INTRODUCTION: Acute pulmonary thromboembolism (APT) is a critical condition associated with acute pulmonary hypertension. Recent studies suggest that oxidative stress and hemolysis contribute to APT-induced pulmonary hypertension, possibly as a result of increased nitric oxide (NO) consumption. We hypothesized that the antioxidant tempol could attenuate APT-induced hemolysis, and therefore attenuate APT-induced increases in plasma NO consumption. MATERIALS AND METHODS: APT was induced in anesthetized sheep with autologous blood clots. The hemodynamic effects of tempol infused at 1.0mg/kg/min 30 min after APT were determined. Hemodynamic measurements were carried out every 15 min. To assess oxidative stress, serum 8-isoprostanes levels were measured by ELISA. Plasma cell-free hemoglobin concentrations and NO consumption by plasma samples were determined. An in vitro oxidative AAPH-induced hemolysis assay was used to further validate the in vivo effects of tempol. RESULTS: APT caused pulmonary hypertension, and increased pulmonary vascular resistance in proportion with the increases in 8-isoprostanes, plasma cell-free hemoglobin concentrations, and NO consumption by plasma (all P<0.05). Tempol attenuated the hemodynamic alterations by approximately 15-20% and blunted APT-induced increases in 8-isoprostanes, in cell-free hemoglobin concentrations, and the increases in NO consumption by plasma (P<0.05). Tempol dose-dependently attenuated AAPH-induced in vitro hemolysis (P<0.05). CONCLUSIONS: Our findings are consistent with the idea that antioxidant properties of tempol decrease APT-induced hemolysis and nitric oxide consumption, thus attenuating APT-induced pulmonary hypertension.

Antioxidant treatment protects against matrix metalloproteinase activation and cardiomyocyte injury during acute pulmonary thromboembolism.

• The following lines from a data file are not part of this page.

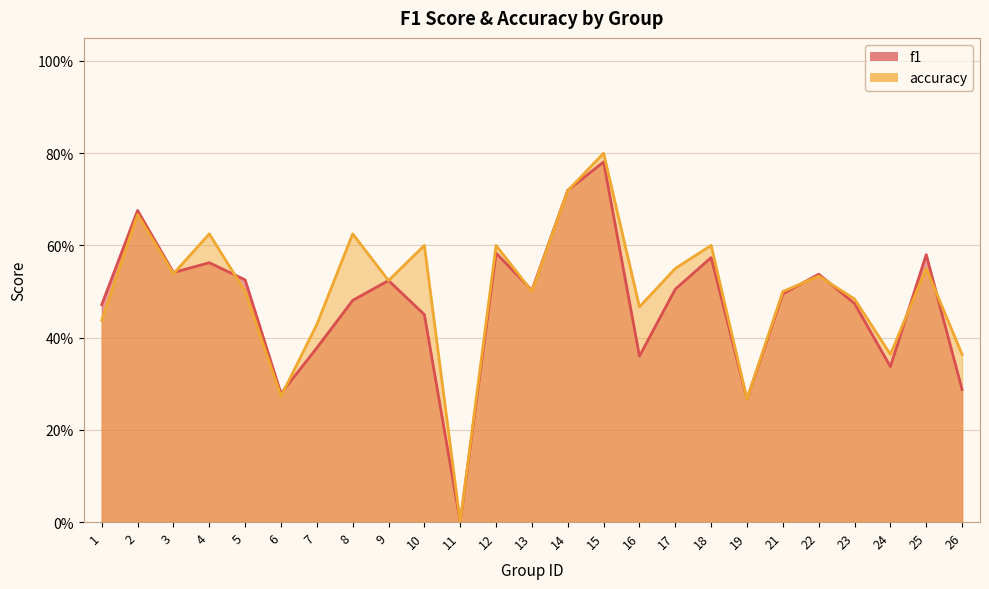

What is the value of the accuracy point at the 4th from the left?

0.6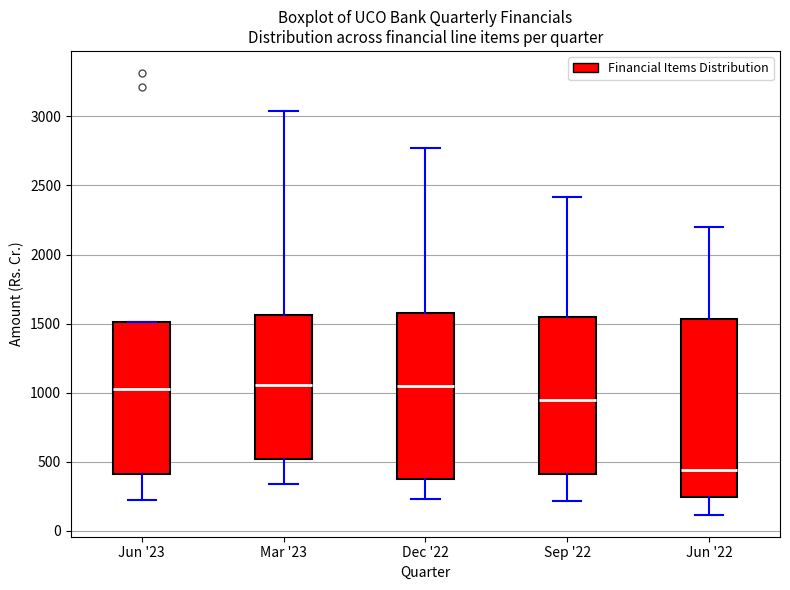

Where does the upper whisker of the box for Mar '23 end on the y-axis? The values are not printed on the chart, so give them approximately, as read against the axis.

3050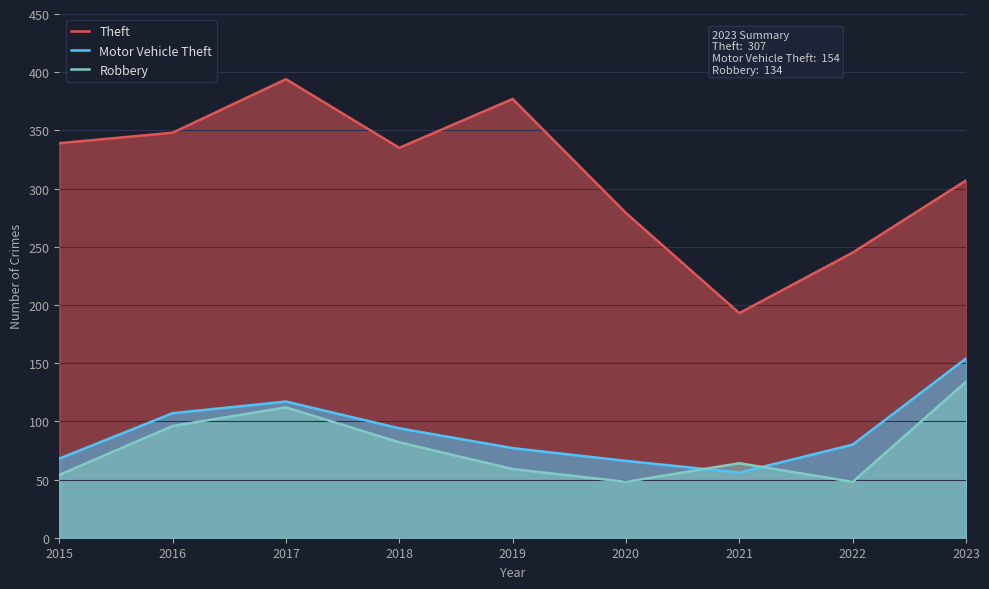

List the labels in order of Motor Vehicle Theft value, smallest first.

2021, 2020, 2015, 2019, 2022, 2018, 2016, 2017, 2023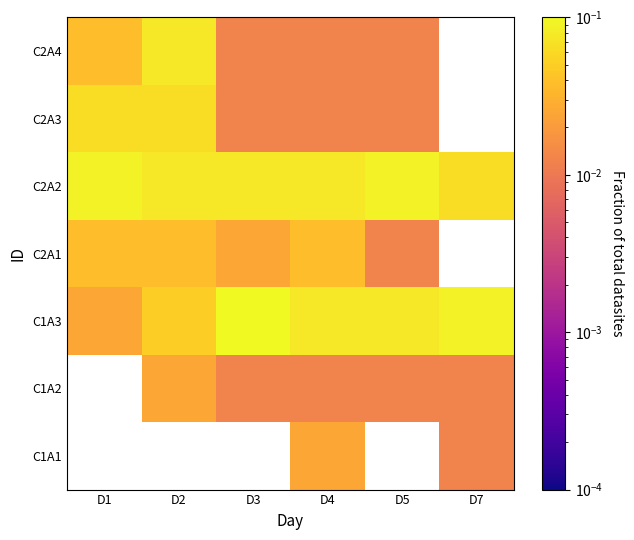

Is the value of C1A2 at D7 greater than the value of C2A3 at D5?

No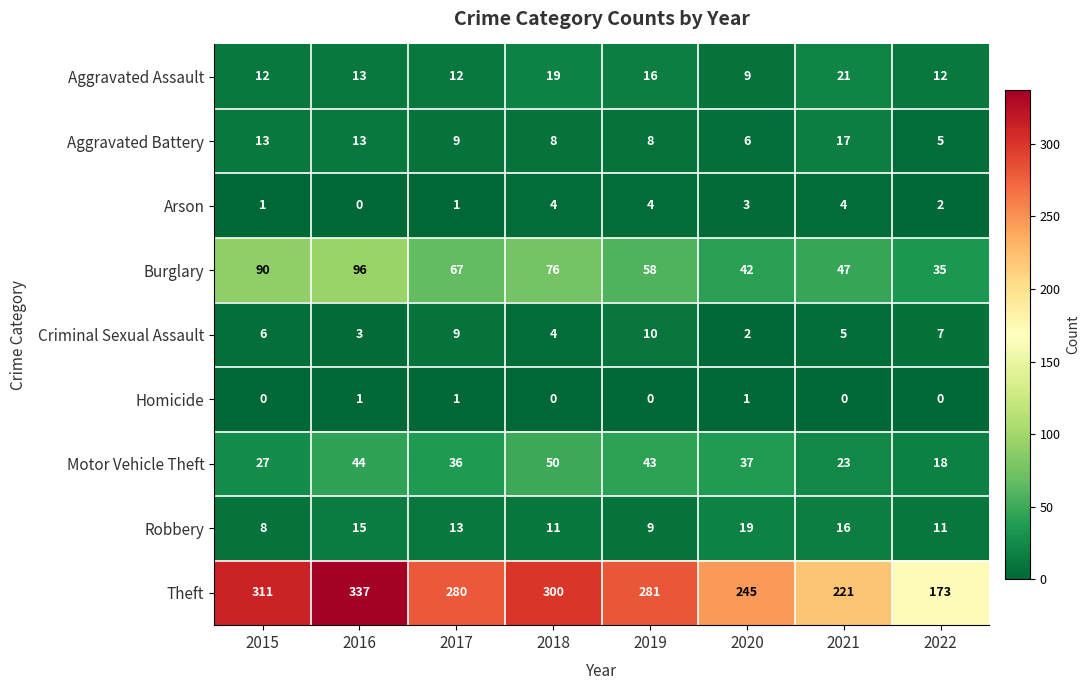

At which label is Robbery closest to 13?

2017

Increased reactive oxygen species (ROS) promote matrix metalloproteinase (MMP) activities and may underlie cardiomyocyte injury and the degradation of cardiac troponin I (cTI) during acute pulmonary thromboembolism (APT). We examined whether pretreatment or therapy with tempol (a ROS scavenger) prevents MMP activation and cardiomyocyte injury of APT. Anesthetized sheep received tempol infusion (1.0 mg kg(-1) min(-1), i.v.) or saline starting 30 min before or 30 min after APT (autologous blood clots). Control animals received saline. Hemodynamic measurements were performed. MMPs were studied in the right ventricle (RV) by gelatin zymography, fluorimetric activity assay, and in situ zymography. The ROS levels were determined in the RV and cTI were measured in serum samples. APT increased the pulmonary arterial pressure and pulmonary vascular resistance by 146 and 164%, respectively. Pretreatment or therapy with tempol attenuated these increases. While APT increased RV + dP/dt (max), tempol infusions had no effects. APT increased RV MMP-9 (but not MMP-2) levels. In line with these findings, APT increased RV MMP activities, and this finding was confirmed by in situ zymography. APT increased the RV ROS levels and tempol infusion, before or after APT, and blunted APT-induced increases in MMP-9 levels, MMP activities, in situ MMP activities, and ROS levels in the RV. cTI concentrations increased after APT, and tempol attenuated these increases. RV oxidative stress after APT increases the RV MMP activities, leading to the degradation of sarcomeric proteins, including cTI. Antioxidant treatment may prevent MMP activation and protect against cardiomyocyte injury after APT.